Les jeunes athlètes écoutent attentivement, car c'est ce qu'ils sont venus chercher auprès de leur entraîneur expérimenté. La discipline est encore récente dans leur pays et ils ont donc du retard à rattraper. "Mounir Biba travaille très dur, et il sait à la fois enseigner le breaking et travailler la condition physique, estime le manager adjoint de l'équipe, Hawking Liu. En Chine, dans le programme olympique, le gouvernement met davantage l’accent sur l’entraînement physique, ce qui n’est pas le cas des autres équipes nationales..."
Un programme unique 100% dédié au breaking
Quand elle a su que le breaking s’inscrirait au programme des Jeux olympiques, en tant que sport additionnel, la Chine n'a pas lésiné sur les moyens. Le premier programme totalement dédié au breaking a vu le jour. Pendant ce stage d'été par exemple, les athlètes s'entraînent du lundi au samedi, à raison de 6 heures par jour. Et l'équipe qui les entoure n'hésite pas à faire appel à des intervenants extérieurs pour s'inspirer de cascadeurs, apprendre à gérer son stress, sa respiration ou encore expérimenter de nouvelles techniques. Ce jour-là, deux coachs sportifs débarquent avec une valise. À l'intérieur, des vestes et des shorts contenant des électrodes. Elles vont stimuler les fibres musculaires. Une trentaine de minutes de pratique équivaut à 3 à 4 heures de sport...
Une vision tournée vers l'avenir
Avec ce programme novateur, la Chine a lancé un pari sur l'avenir. Le but est d'obtenir les meilleurs résultats possibles l'an prochain, mais également de préparer la suite. Cette philosophie, misant sur la jeunesse, a séduit Mounir Biba, qui avait commencé à collaborer avec le pays dès fin 2019. "Ils ont des ambitions qui collent aux miennes, j’ai la chance de travailler dans de bonnes conditions et d’avoir carte blanche, c'est très agréable", confie-t-il.
Pour le moment, les résultats de ces dernières semaines ont agréablement surpris l'entraîneur, mais le chemin reste long. Durant la compétition de breaking aux Jeux olympiques, seuls 16 B-Boys et 16 B-Girls s’affronteront dans des battles. En attendant, les danseurs chinois suscitent l'admiration des jeunes Beauvaisiens. Ils se produiront mardi 22 août sur le parvis de la cathédrale pour une démonstration.

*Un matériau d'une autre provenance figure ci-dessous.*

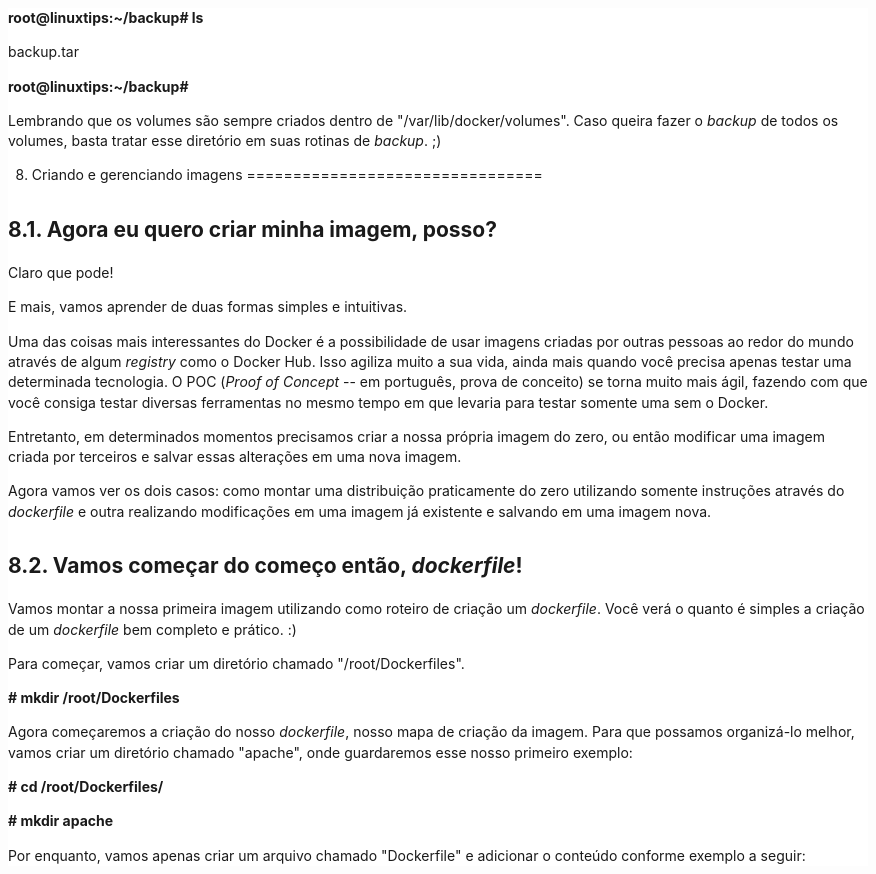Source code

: **root\@linuxtips:\~/backup\# ls**

backup.tar

**root\@linuxtips:\~/backup\#**

Lembrando que os volumes são sempre criados dentro de
"/var/lib/docker/volumes". Caso queira fazer o *backup* de todos os
volumes, basta tratar esse diretório em suas rotinas de *backup*. ;)

8. Criando e gerenciando imagens
================================

8.1. Agora eu quero criar minha imagem, posso?
----------------------------------------------

Claro que pode!

E mais, vamos aprender de duas formas simples e intuitivas.

Uma das coisas mais interessantes do Docker é a possibilidade de usar
imagens criadas por outras pessoas ao redor do mundo através de algum
*registry* como o Docker Hub. Isso agiliza muito a sua vida, ainda mais
quando você precisa apenas testar uma determinada tecnologia. O POC
(*Proof of Concept* -- em português, prova de conceito) se torna muito
mais ágil, fazendo com que você consiga testar diversas ferramentas no
mesmo tempo em que levaria para testar somente uma sem o Docker.

Entretanto, em determinados momentos precisamos criar a nossa própria
imagem do zero, ou então modificar uma imagem criada por terceiros e
salvar essas alterações em uma nova imagem.

Agora vamos ver os dois casos: como montar uma distribuição praticamente
do zero utilizando somente instruções através do *dockerfile* e outra
realizando modificações em uma imagem já existente e salvando em uma
imagem nova.

8.2. Vamos começar do começo então, *dockerfile*!
-------------------------------------------------

Vamos montar a nossa primeira imagem utilizando como roteiro de criação
um *dockerfile*. Você verá o quanto é simples a criação de um
*dockerfile* bem completo e prático. :)

Para começar, vamos criar um diretório chamado "/root/Dockerfiles".

**\# mkdir /root/Dockerfiles**

Agora começaremos a criação do nosso *dockerfile*, nosso mapa de criação
da imagem. Para que possamos organizá-lo melhor, vamos criar um
diretório chamado "apache", onde guardaremos esse nosso primeiro
exemplo:

**\# cd /root/Dockerfiles/**

**\# mkdir apache**

Por enquanto, vamos apenas criar um arquivo chamado "Dockerfile" e
adicionar o conteúdo conforme exemplo a seguir:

Des centres sociaux et centres de loisirs pourront également profiter de leur venue. Sans parler des retombées en termes d’image. "Les JO, ce sont d’abord des disciplines sportives qui sont réalisées dans tous les pays et notre rôle puisqu’on accueille les JO, c'est de pouvoir être ouvert sur tous les pays", estime le maire de la ville, Franck Pia. Les centres de préparation sont ouverts à toutes les délégations étrangères et je dirais que c'est aussi un élément très fort d’attractivité pour notre territoire parce que les Chinois sont d’ailleurs très contents d’être à Beauvais et de pouvoir visiter la capitale."
Les coupoles et les freezes donneront peut-être l'envie à de jeunes danseurs de découvrir le breaking, car Mounir Biba, qui s'est officiellement battu pour l'intégration du breaking aux Jeux olympiques, voit bien plus loin que 2024.